Larangan ekspor biji logam dikaji

Larangan ekspor biji logam dikaji

 

JAKARTA (Bisnis): Departemen Perindustrian (Depperin) masih mengkaji tentang rencana larangan ekspor biji logam yang diwacanakan oleh Departemen Energi Sumber Daya Mineral.

Dirjen Industri, Logam, Mesin, Tekstil, dan Aneka, (ILMTA) Deperin Ansari Bukhari mengatakan pada dasarnya Deperin menyetujui rencana larangan ekspor tersebut, karena hal itu sesuai dengan kebijakan industri nasional yang ingin membangun industri berbasis bahan baku domestik.

"Dalam industrial policy, kami memasukan pengembangan sektor industri logam dari hulu hingga hilir, termasuk juga mengatur tentang pemanfaatan bahan baku domestik bagi kebutuhan industri," ujarnya akhir pekan lalu.

Di Indonesia, potensi bahan baku tersebut sangat besar, kata dia, namun hingga kini belum ada produsen logam yang mengolahnya untuk kebutuhan produksi. Maka wajar saja, kalau ada pengusaha yang mengekspornya.

Menurut Ansari, sepanjang ada industri yang mampu mengolah dan tersedia bahan baku yang cukup maka pemerintah akan mengusahakan agar kebutuhan tersebut tidak tergantung dari impor melainkan memproduksinya sendiri.

"Kebijakan larangan ekspor merupakan alternatif terakhir jika tidak ada solusi lain yang dapat membantu industri, hal itu dikarenakan aturan tersebut sangat terkait dengan kebijakan internasional khususnya WTO," tuturnya.

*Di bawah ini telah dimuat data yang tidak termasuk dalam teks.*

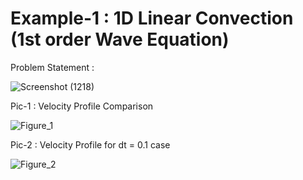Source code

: # Example-1 : 1D Linear Convection (1st order Wave Equation)

Problem Statement :

![Screenshot (1218)](https://user-images.githubusercontent.com/68963724/122418132-a20a3c80-cfa7-11eb-8d02-44a0705869c4.png)


Pic-1 : Velocity Profile Comparison

![Figure_1](https://user-images.githubusercontent.com/68963724/122400891-c0693b80-cf99-11eb-99bc-da0128aa6587.png)


Pic-2 : Velocity Profile for dt = 0.1 case

![Figure_2](https://user-images.githubusercontent.com/68963724/122400971-d0811b00-cf99-11eb-8506-903ab728df3f.png)
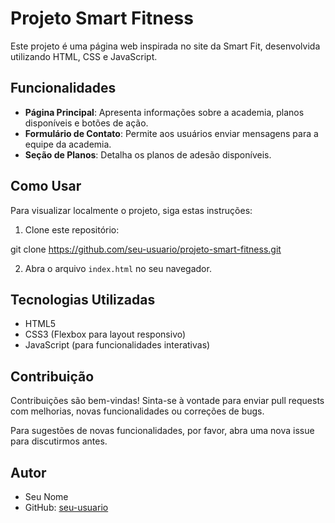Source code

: # Projeto Smart Fitness

Este projeto é uma página web inspirada no site da Smart Fit, desenvolvida utilizando HTML, CSS e JavaScript.

## Funcionalidades

- **Página Principal**: Apresenta informações sobre a academia, planos disponíveis e botões de ação.
- **Formulário de Contato**: Permite aos usuários enviar mensagens para a equipe da academia.
- **Seção de Planos**: Detalha os planos de adesão disponíveis.

## Como Usar

Para visualizar localmente o projeto, siga estas instruções:

1. Clone este repositório:

git clone https://github.com/seu-usuario/projeto-smart-fitness.git


2. Abra o arquivo `index.html` no seu navegador.

## Tecnologias Utilizadas

- HTML5
- CSS3 (Flexbox para layout responsivo)
- JavaScript (para funcionalidades interativas)

## Contribuição

Contribuições são bem-vindas! Sinta-se à vontade para enviar pull requests com melhorias, novas funcionalidades ou correções de bugs.

Para sugestões de novas funcionalidades, por favor, abra uma nova issue para discutirmos antes.

## Autor

- Seu Nome
- GitHub: [seu-usuario](https://github.com/seu-usuario)
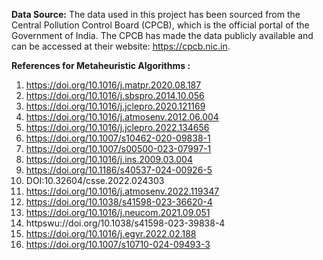 **Data Source:** The data used in this project has been sourced from the Central Pollution Control Board (CPCB), which is the official portal of the Government of India. The CPCB has made the data publicly available and can be accessed at their website: https://cpcb.nic.in.

**References for Metaheuristic Algorithms :**
1.	https://doi.org/10.1016/j.matpr.2020.08.187
2.	https://doi.org/10.1016/j.sbspro.2014.10.056
3.	https://doi.org/10.1016/j.jclepro.2020.121169
4.	https://doi.org/10.1016/j.atmosenv.2012.06.004
5.	https://doi.org/10.1016/j.jclepro.2022.134656
6.	https://doi.org/10.1007/s10462-020-09838-1
7.	https://doi.org/10.1007/s00500-023-07997-1
8.	https://doi.org/10.1016/j.ins.2009.03.004
9.	https://doi.org/10.1186/s40537-024-00926-5
10.	DOI:10.32604/csse.2022.024303
11.	https://doi.org/10.1016/j.atmosenv.2022.119347
12.	https://doi.org/10.1038/s41598-023-36620-4
13.	https://doi.org/10.1016/j.neucom.2021.09.051
14.	httpswu://doi.org/10.1038/s41598-023-39838-4
15.	https://doi.org/10.1016/j.egyr.2022.02.188
16.	https://doi.org/10.1007/s10710-024-09493-3

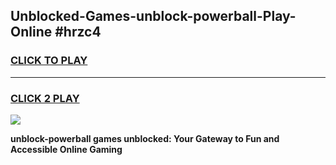 
## Unblocked-Games-unblock-powerball-Play-Online #hrzc4
<h3>
<a href="https://news.freeplayer.one?title=unblock-powerball&ref=3">CLICK TO PLAY</a></h3>
<hr>

<h3>
<a href="https://news.freeplayer.one?title=unblock-powerball&ref=3">CLICK 2 PLAY</a>
  
</h3>

<a href="https://news.freeplayer.one?title=unblock-powerball&ref=3"><img src="https://clearcache.store/games.png"></a>


**unblock-powerball games unblocked: Your Gateway to Fun and Accessible Online Gaming**
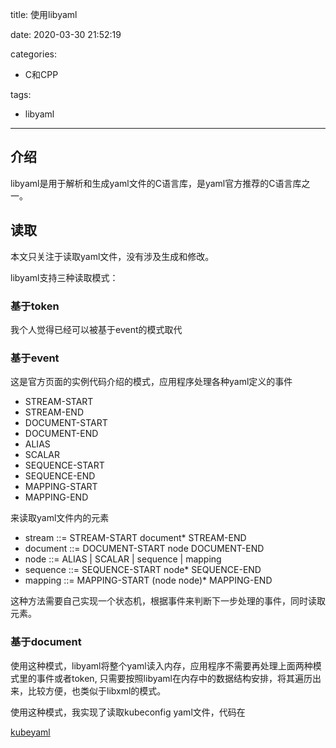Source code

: title: 使用libyaml

date: 2020-03-30 21:52:19

categories:
- C和CPP

tags:
- libyaml

---

## 介绍

libyaml是用于解析和生成yaml文件的C语言库，是yaml官方推荐的C语言库之一。

<!--more-->

## 读取

本文只关注于读取yaml文件，没有涉及生成和修改。

libyaml支持三种读取模式：

### 基于token

我个人觉得已经可以被基于event的模式取代

### 基于event

这是官方页面的实例代码介绍的模式，应用程序处理各种yaml定义的事件

- STREAM-START
- STREAM-END
- DOCUMENT-START
- DOCUMENT-END
- ALIAS
- SCALAR
- SEQUENCE-START
- SEQUENCE-END
- MAPPING-START
- MAPPING-END

来读取yaml文件内的元素

- stream ::= STREAM-START document* STREAM-END
- document ::= DOCUMENT-START node DOCUMENT-END
- node ::= ALIAS | SCALAR | sequence | mapping
- sequence ::= SEQUENCE-START node* SEQUENCE-END
- mapping ::= MAPPING-START (node node)* MAPPING-END

这种方法需要自己实现一个状态机，根据事件来判断下一步处理的事件，同时读取元素。

### 基于document

使用这种模式，libyaml将整个yaml读入内存，应用程序不需要再处理上面两种模式里的事件或者token, 只需要按照libyaml在内存中的数据结构安排，将其遍历出来，比较方便，也类似于libxml的模式。

使用这种模式，我实现了读取kubeconfig yaml文件，代码在

[kubeyaml](https://github.com/ityuhui/libkubeyaml)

Sehingga jika memang kegiatan ekspor mengganggu kinerja industri, lanjut dia, maka pemerintah dapat menggunakan instrumen lainnya seperti pajak ekspor dan yang terakhir adalah larangan ekspor.

Wacana tentang larangan ekspor biji logam sempat dilontarkan Sekretaris Ditjen Geologi dan Sumber Daya Mineral R. Sukhyar, yang menyatakan hal itu telah dimasukkan sebagai salah satu klausul dalam Rancangan Undang-undang (RUU) Pertambangan Mineral dan Batubara yang kini tengah disusun.

Pemerintah, ujarnya, bakal mewajibkan kontraktor pemegang kuasa pertambangan untuk mengolah produksinya di dalam negeri guna menekan ekspor bijih (ore) mentah dan mendongkrak sektor industri pemurnian logam nasional. (Bisnis, 10 Mei 2005).

Berdasarkan data Bea Cukai nilai ekspor biji logam dan sisa logam setiap tahun menunjukkan peningkatan, pada 2002 nilai ekspor mencapai US$1,94 miliar, pada 2003 mencapai US$2,13 miliar dan pada 2004 mencapai US$2,69 miliar.

Dalam rancangan pengembangan industri nasional Deperin disebutkan, pada periode 2005 sampai 2009 ditargetkan industri iron making atau pengolahan biji besi berbasis gas mampu ditingkatkan dari semula 1,5 juta ton menjadi 3 juta ton per tahun.

Dirjen ILMTA Ansari mengatakan di Indonesia sumber bahan baku yang lebih dikenal dengan lime stone paling banyak terdapat di Kalimantan Selatan tepatnya di pulau Sebuku.

"PT Krakatau Steel telah menyatakan minatnya untuk mengembangkan pengolahan bijih besi hingga menjadi bahan baku baja, dan itu harus didukung sepenuhnya oleh pemerintah."